Brief: In the text on HIV stigma, what percentage of Americans say they know someone with HIV, according to the Kaiser Family Foundation study?

Document text:

-- -- --

Such stigmatizing beliefs are supported by societal factors such as HIV criminalization laws, Mr. Millett said. He pointed to the fact that 29 states still have HIV-specific criminalization laws on the books and while over 800 people have been prosecuted using these laws, none of the prosecutions were for any actual HIV transmission. He highlighted a CDC assessment that found that HIV criminalization laws have no detectable HIV prevention effect given there was no association with HIV diagnosis rates or AIDS diagnoses in states with such laws.

Further, he observed that not only are people with or at risk for HIV too often stigmatized, but the effective tools to prevent HIV such as PrEP are also stigmatized. A recent study found that individuals who experienced a high degree of stigma around their choice to use PrEP were 50% less likely to be on PrEP at their next clinical visit. Additionally, he pointed to syringe services programs (SSPs) that are known to reduce the risk of HIV transmission among people who inject drugs. Yet, stigma related to both HIV and people who use drugs limits public support for SSPs, limiting their expansion in many communities that could benefit from them, he said.

One factor that may enable this enduring stigma, Mr. Millett posited, is Americans’ lack of personal knowledge of people living with HIV. A Kaiser Family Foundation study found that only 45% of Americans say they know someone with HIV. To counter that, he encouraged more people living with HIV to be open about their status since that would contribute to stigma reduction. He also applauded creative efforts from the HIV community to combat stigma. These included public announcements by people living with HIV of their status on social media, anti-stigma campaigns, and even a series of social media videos about living with HIV.

Combatting HIV-related Stigma and Improving Outcomes for Specific Populations

A series of presentations followed, each discussing unique approaches to combating HIV stigma and offering recommendations on how to help reduce it to improve HIV prevention and care outcomes.

-- -- --

Records supplied:
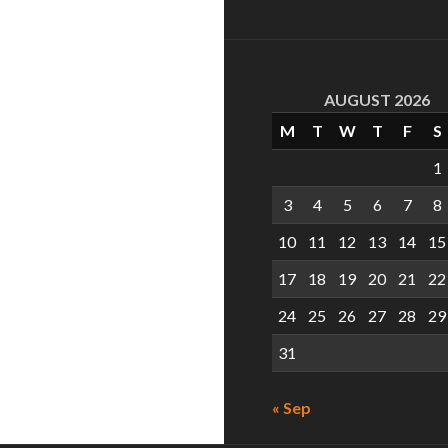
AUGUST 2026
M
T
W
T
F
S
1
3
4
5
6
7
8
10
11
12
13
14
15
17
18
19
20
21
22
24
25
26
27
28
29
31
« Sep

-- -- --

Written solution: Only 45%.